Small Election Result Question

I work at a public library and we just had a mill levy request on the ballot. The current count is 4582 for, 4461 against. There are 200 ballots yet to be counted.
Is there a quick way to determine the most likely outcome once all the votes are in, assuming a random distribution of fors/againsts/neithers?

Given only that information, the most likely outcome is that the 200 uncounted ballots will split the same way as the counted ballots. “4582 for, 4461 against” means 50.67% for, so the 200 uncounted votes would be most likely to be 101 for, 99 against. But you’d expect an error of about sigma=10, so the only thing you can say is there’s 68% chance it’s between 111/89 and 91/109.

Of course, if there 200 ballots are from a different distribution (e.g. different demographic - cast at different time of day, different location, different method, etc), then the uncertainty is much greater.

What’s a mill levy? A tax on flour?

Tax rate applied to the assessed value of a piece of real property. It’s usually a rate per $1,000 of assessed value.

Depends on what you mean by a random distribution.

If you mean random with respect to the outstanding votes, it would presumably be 50/50, so the final result would be 4682 to 4561.

But perhaps you mean that the uncounted votes will be cast in the same proportion as the counted votes.

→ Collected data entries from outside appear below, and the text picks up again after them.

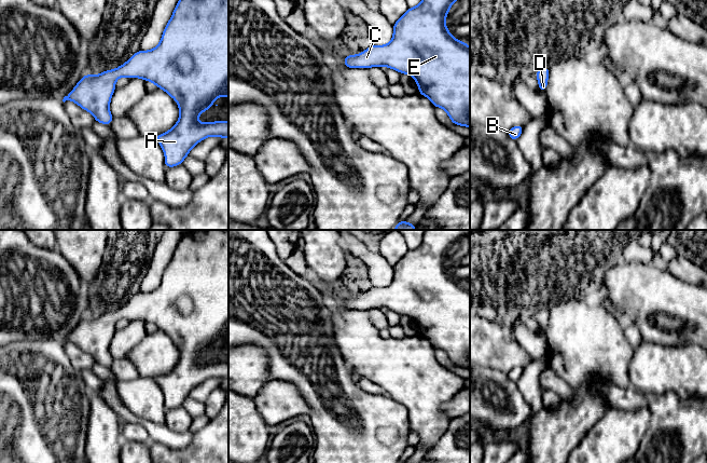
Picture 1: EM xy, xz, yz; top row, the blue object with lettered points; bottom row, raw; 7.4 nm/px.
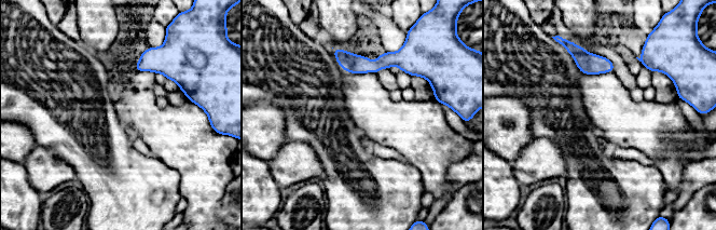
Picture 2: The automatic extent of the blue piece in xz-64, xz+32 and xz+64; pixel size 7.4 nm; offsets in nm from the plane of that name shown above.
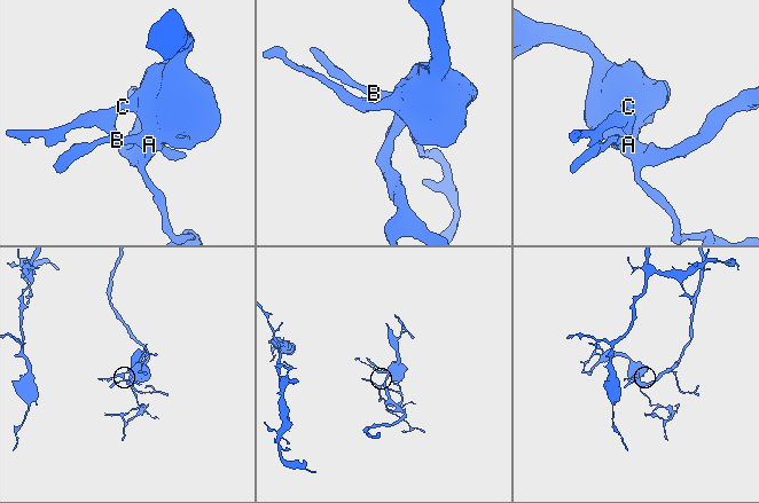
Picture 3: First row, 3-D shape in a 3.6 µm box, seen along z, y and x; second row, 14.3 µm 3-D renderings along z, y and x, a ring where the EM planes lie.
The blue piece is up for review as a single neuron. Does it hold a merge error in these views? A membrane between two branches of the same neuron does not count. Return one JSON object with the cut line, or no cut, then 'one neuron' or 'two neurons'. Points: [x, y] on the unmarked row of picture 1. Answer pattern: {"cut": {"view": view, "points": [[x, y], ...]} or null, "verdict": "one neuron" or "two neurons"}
{"cut": null, "verdict": "one neuron"}

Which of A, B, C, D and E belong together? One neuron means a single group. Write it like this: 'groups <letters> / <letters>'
groups A B C D E

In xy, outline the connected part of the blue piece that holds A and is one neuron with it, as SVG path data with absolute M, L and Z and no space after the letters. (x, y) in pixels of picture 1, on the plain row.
M190 230L178 243L172 258L167 264L161 284L150 292L136 294L125 305L114 312L102 313L98 317L85 316L74 330L64 339L63 343L72 342L82 351L92 355L95 363L110 367L113 358L109 348L117 319L141 319L154 325L165 332L178 345L180 359L171 371L154 378L165 396L165 409L174 409L183 405L190 392L200 382L218 378L228 380L228 363L200 365L197 359L203 353L214 349L212 343L223 337L228 340L228 231L226 230Z

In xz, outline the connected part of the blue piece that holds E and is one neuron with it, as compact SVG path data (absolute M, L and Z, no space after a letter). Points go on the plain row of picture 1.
M426 230L421 244L407 253L393 267L392 282L386 287L371 287L358 297L344 299L346 310L386 308L412 317L419 336L435 349L444 351L456 367L470 369L470 288L448 274L445 267L450 247L470 230Z

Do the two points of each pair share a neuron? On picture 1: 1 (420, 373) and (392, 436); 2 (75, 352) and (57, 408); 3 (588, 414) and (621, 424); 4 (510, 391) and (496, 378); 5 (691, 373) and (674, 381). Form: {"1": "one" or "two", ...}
{"1": "two", "2": "two", "3": "two", "4": "one", "5": "one"}

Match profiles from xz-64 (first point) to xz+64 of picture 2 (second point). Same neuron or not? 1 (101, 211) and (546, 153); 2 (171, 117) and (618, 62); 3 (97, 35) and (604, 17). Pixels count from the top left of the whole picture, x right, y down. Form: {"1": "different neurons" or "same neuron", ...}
{"1": "different neurons", "2": "different neurons", "3": "different neurons"}

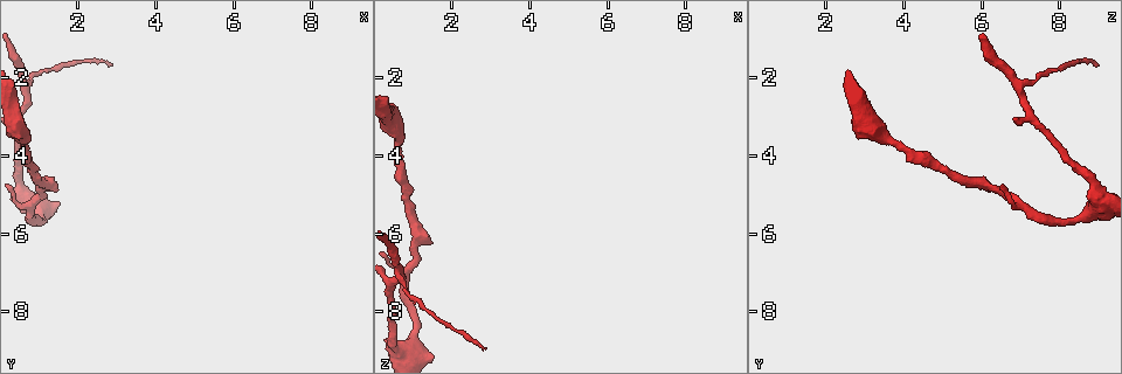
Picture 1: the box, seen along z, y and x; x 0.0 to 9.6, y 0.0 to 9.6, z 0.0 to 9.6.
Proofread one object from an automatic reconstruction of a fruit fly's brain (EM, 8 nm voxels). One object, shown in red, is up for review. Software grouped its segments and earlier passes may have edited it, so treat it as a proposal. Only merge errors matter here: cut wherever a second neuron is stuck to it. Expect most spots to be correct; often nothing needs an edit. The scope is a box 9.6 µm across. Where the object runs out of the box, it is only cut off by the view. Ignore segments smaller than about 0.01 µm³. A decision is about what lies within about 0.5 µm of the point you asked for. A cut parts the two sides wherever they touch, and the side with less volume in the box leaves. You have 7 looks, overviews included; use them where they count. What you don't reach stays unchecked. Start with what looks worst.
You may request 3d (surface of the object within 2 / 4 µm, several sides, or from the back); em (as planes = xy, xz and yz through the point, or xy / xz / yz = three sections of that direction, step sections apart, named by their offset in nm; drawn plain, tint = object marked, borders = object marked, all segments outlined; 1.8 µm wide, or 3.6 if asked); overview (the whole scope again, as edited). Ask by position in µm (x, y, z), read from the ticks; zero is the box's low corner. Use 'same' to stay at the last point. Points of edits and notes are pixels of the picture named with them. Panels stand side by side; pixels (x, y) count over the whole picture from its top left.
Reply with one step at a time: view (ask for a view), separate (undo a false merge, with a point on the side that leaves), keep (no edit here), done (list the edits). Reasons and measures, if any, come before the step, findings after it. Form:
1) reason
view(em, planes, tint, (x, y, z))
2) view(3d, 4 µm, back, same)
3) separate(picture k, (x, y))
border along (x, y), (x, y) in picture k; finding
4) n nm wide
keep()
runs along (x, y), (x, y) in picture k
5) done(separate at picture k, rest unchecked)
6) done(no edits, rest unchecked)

arms part here
view(em, 3.6 µm, planes, tint, (0.80, 5.30, 7.00))

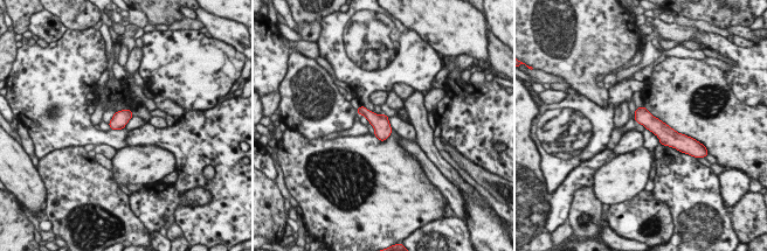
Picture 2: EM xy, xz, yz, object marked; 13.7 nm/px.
keep()
continuous, no second neuron

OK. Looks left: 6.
thick turns thin
view(em, 3.6 µm, xy, step 16, tint, (1.05, 5.55, 8.75))

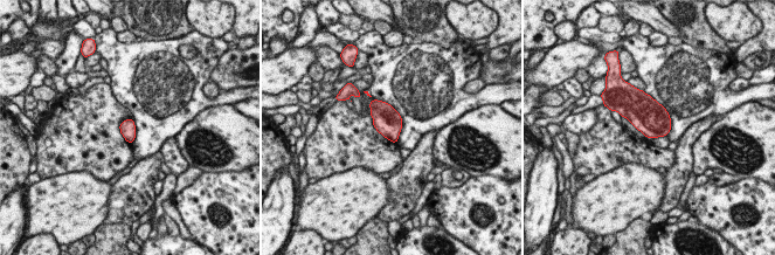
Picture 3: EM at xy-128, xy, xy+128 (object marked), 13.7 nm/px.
another direction
view(em, 3.6 µm, planes, borders, same)

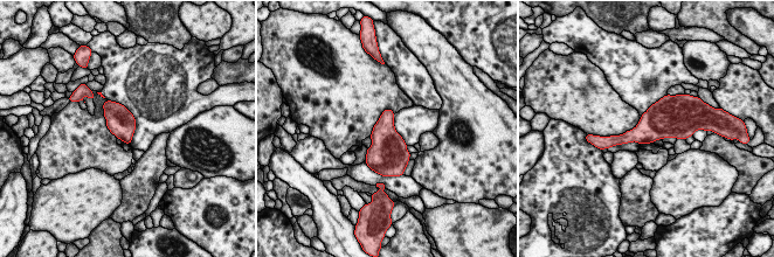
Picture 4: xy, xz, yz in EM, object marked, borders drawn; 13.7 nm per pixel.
380 nm wide
keep()
all the same neuron

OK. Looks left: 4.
calibre changes
view(3d, 4 µm, (0.70, 3.50, 3.50))

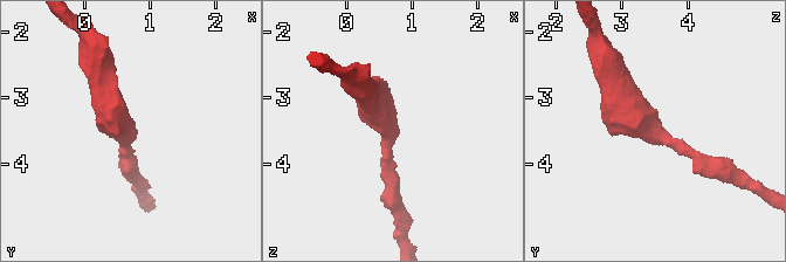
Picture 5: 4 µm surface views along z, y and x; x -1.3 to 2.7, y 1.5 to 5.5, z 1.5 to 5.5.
arms of 240, 500 nm
view(em, xy, step 16, plain, (0.60, 3.50, 3.50))

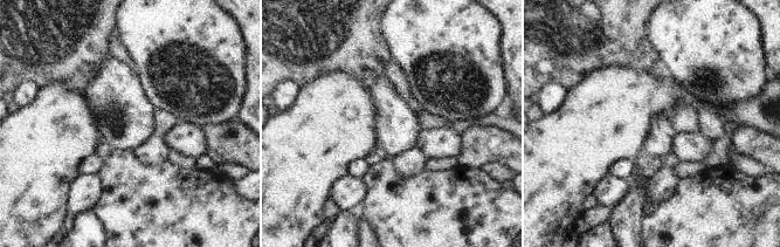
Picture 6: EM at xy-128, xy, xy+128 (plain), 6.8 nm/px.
view(em, xy, step 16, borders, same)

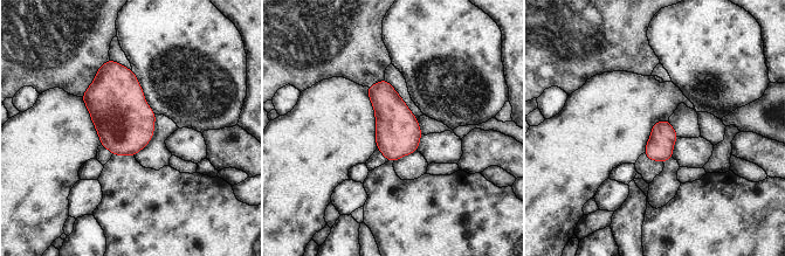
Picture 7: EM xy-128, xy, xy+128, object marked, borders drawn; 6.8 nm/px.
keep()
all the same neuron

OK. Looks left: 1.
done(no edits, rest unchecked)

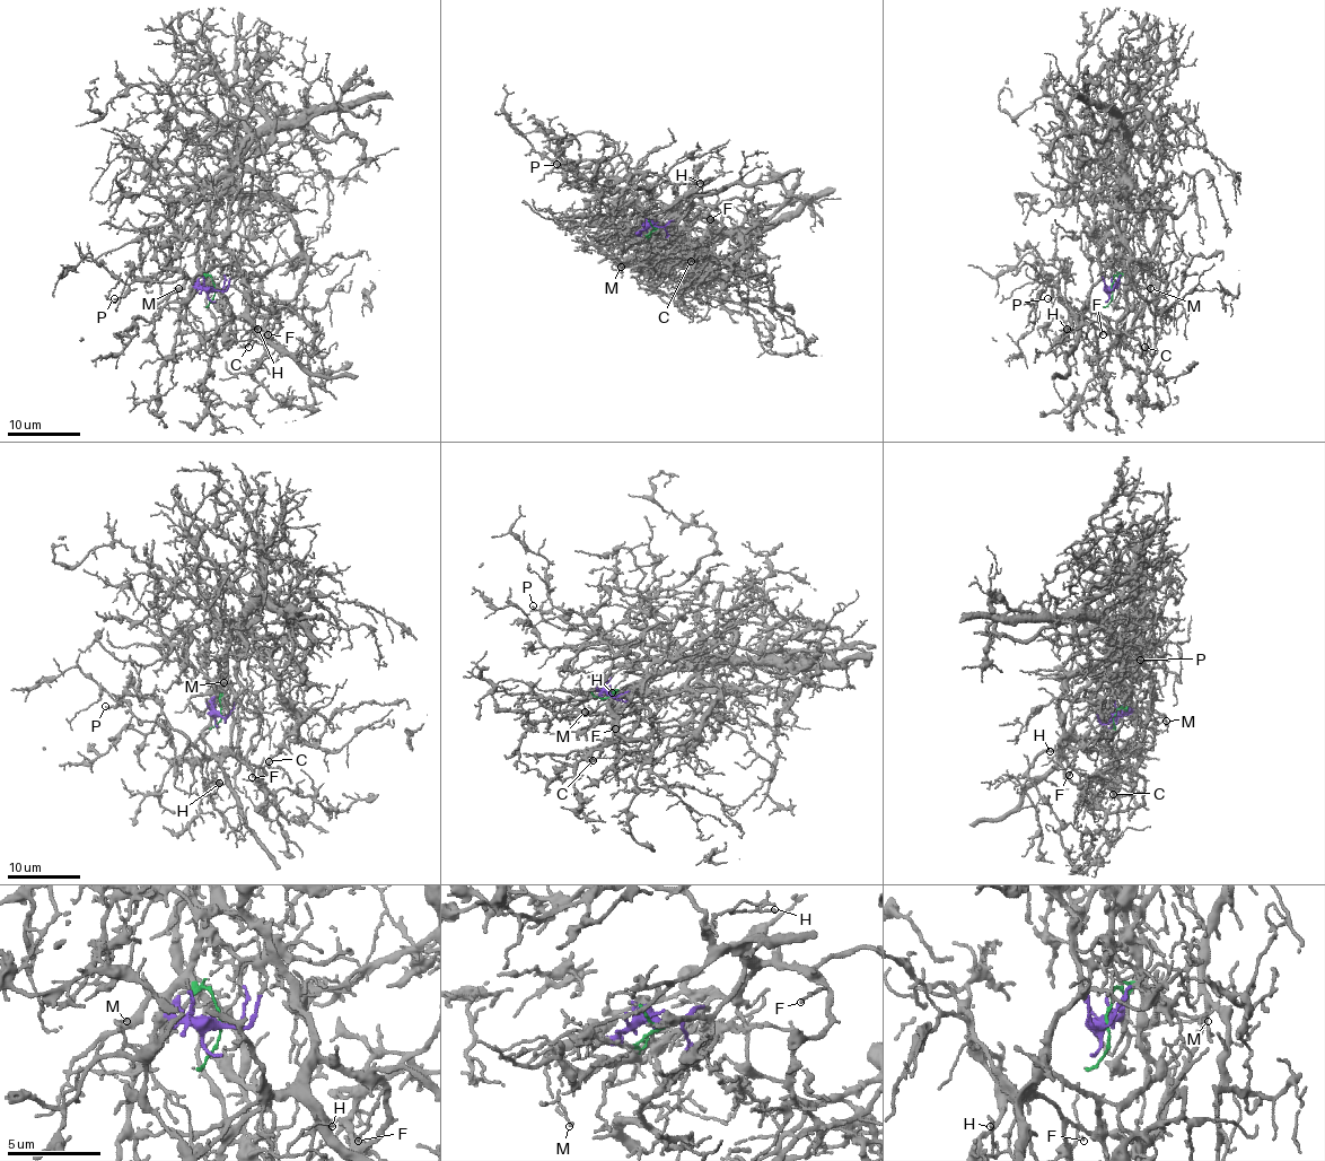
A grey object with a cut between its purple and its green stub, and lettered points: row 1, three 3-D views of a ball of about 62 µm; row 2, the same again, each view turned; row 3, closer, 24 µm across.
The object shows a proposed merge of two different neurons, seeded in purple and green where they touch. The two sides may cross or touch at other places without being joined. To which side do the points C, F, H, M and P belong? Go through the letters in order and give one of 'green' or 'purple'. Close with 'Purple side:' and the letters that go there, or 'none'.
C: purple
F: purple
H: purple
M: green
P: purple
Purple side: C, F, H, P

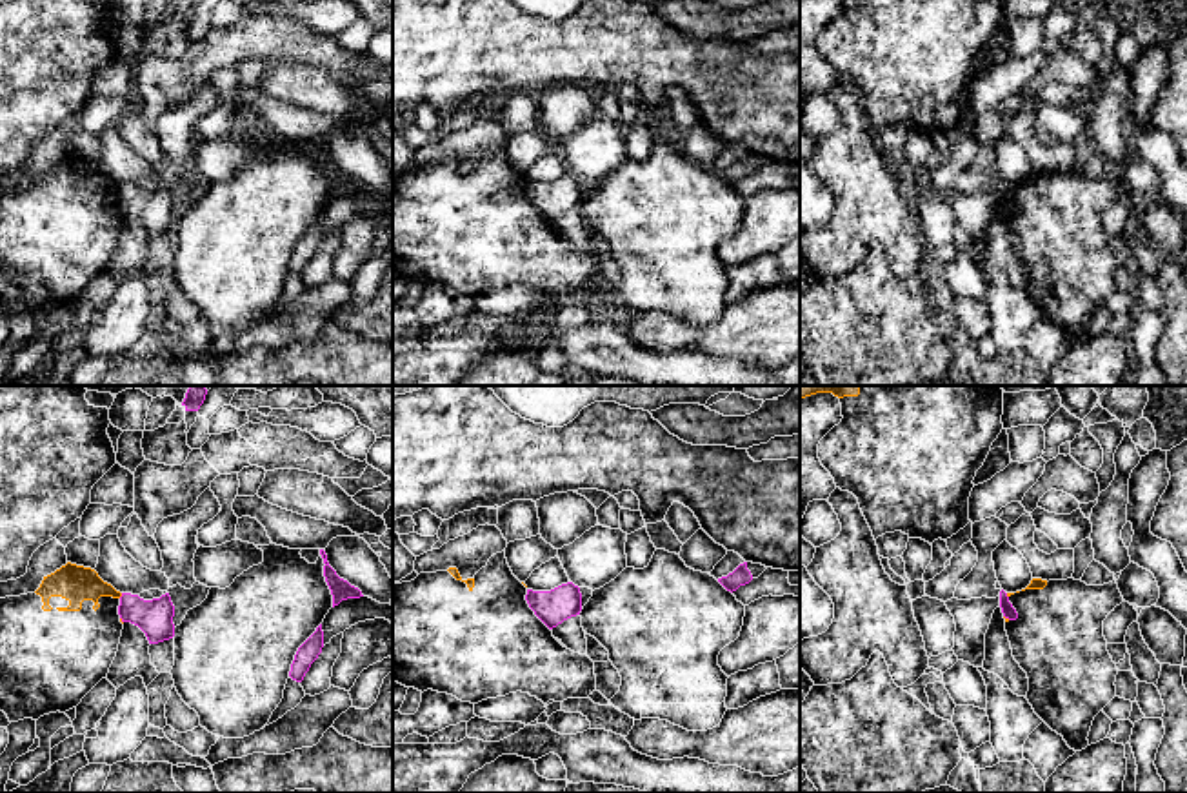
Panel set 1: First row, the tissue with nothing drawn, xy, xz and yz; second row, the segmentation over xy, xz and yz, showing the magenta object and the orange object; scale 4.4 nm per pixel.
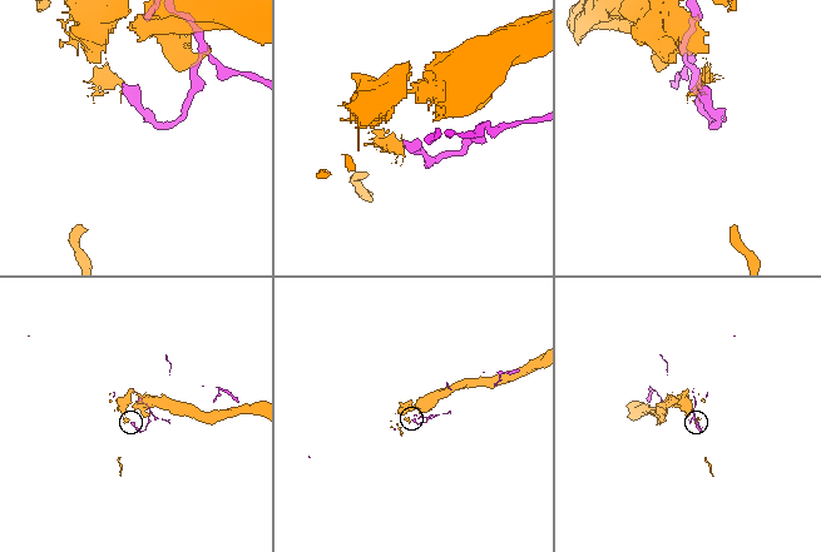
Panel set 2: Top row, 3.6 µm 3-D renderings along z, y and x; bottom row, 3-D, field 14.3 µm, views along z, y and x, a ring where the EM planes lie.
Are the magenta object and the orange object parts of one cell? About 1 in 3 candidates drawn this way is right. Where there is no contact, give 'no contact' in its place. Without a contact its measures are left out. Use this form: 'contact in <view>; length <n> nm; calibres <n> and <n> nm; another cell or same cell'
contact in xy; length 30 nm; calibres 160 and 160 nm; another cell

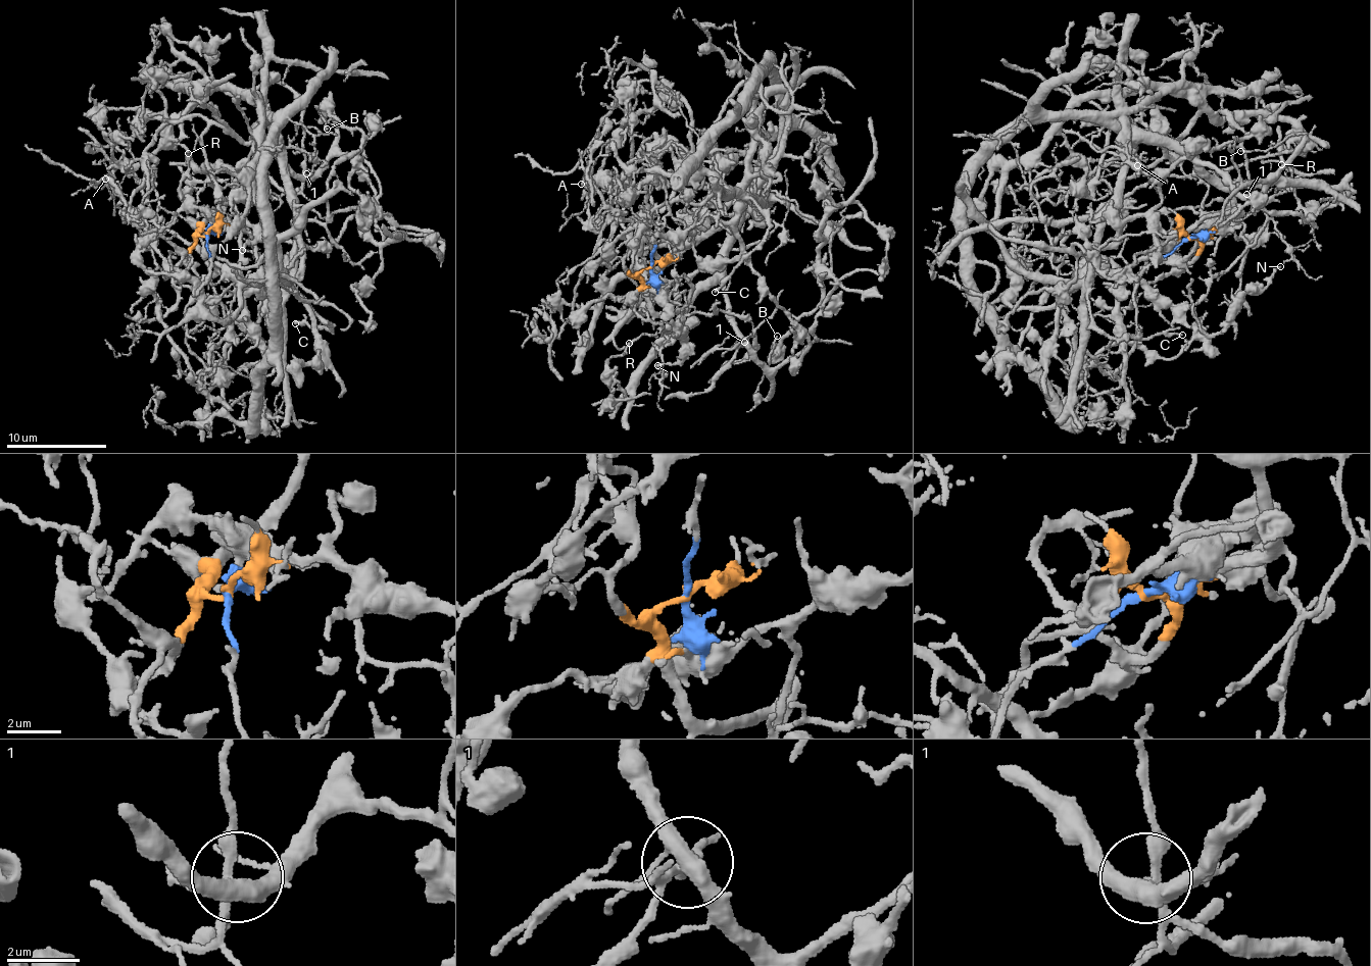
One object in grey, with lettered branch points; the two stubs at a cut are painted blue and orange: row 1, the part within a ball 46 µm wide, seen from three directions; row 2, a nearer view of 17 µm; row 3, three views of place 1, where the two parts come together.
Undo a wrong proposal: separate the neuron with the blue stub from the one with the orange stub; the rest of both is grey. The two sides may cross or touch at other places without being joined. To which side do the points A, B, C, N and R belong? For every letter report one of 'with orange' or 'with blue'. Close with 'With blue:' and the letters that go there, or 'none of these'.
A: with orange
B: with orange
C: with blue
N: with orange
R: with orange
With blue: C

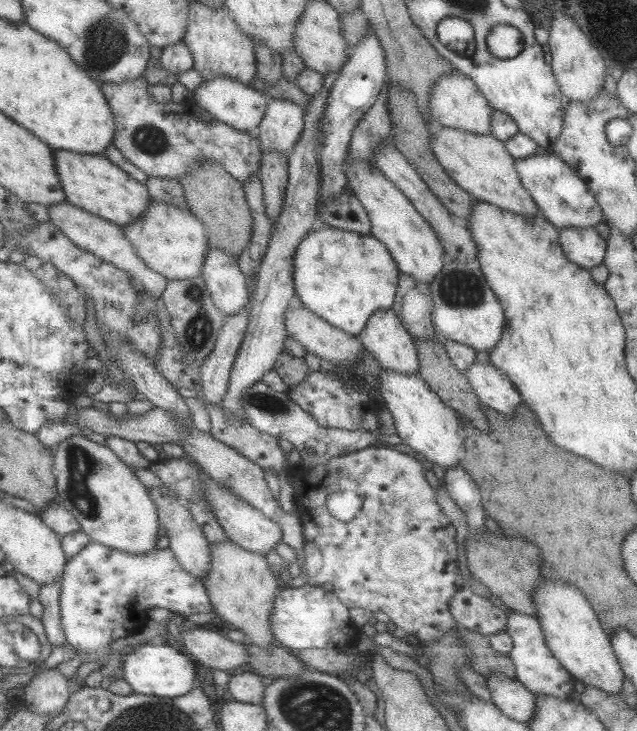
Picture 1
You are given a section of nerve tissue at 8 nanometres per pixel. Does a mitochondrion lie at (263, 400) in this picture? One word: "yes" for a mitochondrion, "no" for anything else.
yes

The proportion of yeas is 50.7% of the total, which indicates that the remaining votes will go 101 to 99, for a final total of 4683 to 4560.

Were these 200 ballots all cast seconds before the polls closed … were they all cast in alphabetical order … how shady are the business interests in that district … there’s a lot to consider here …

In other words, “mill”, related to “milli-”. 1/1000th of one dollar. One mill is 1/10 of one cent, so a mill levy is assessed on a mills-per-dollar-valuation basis.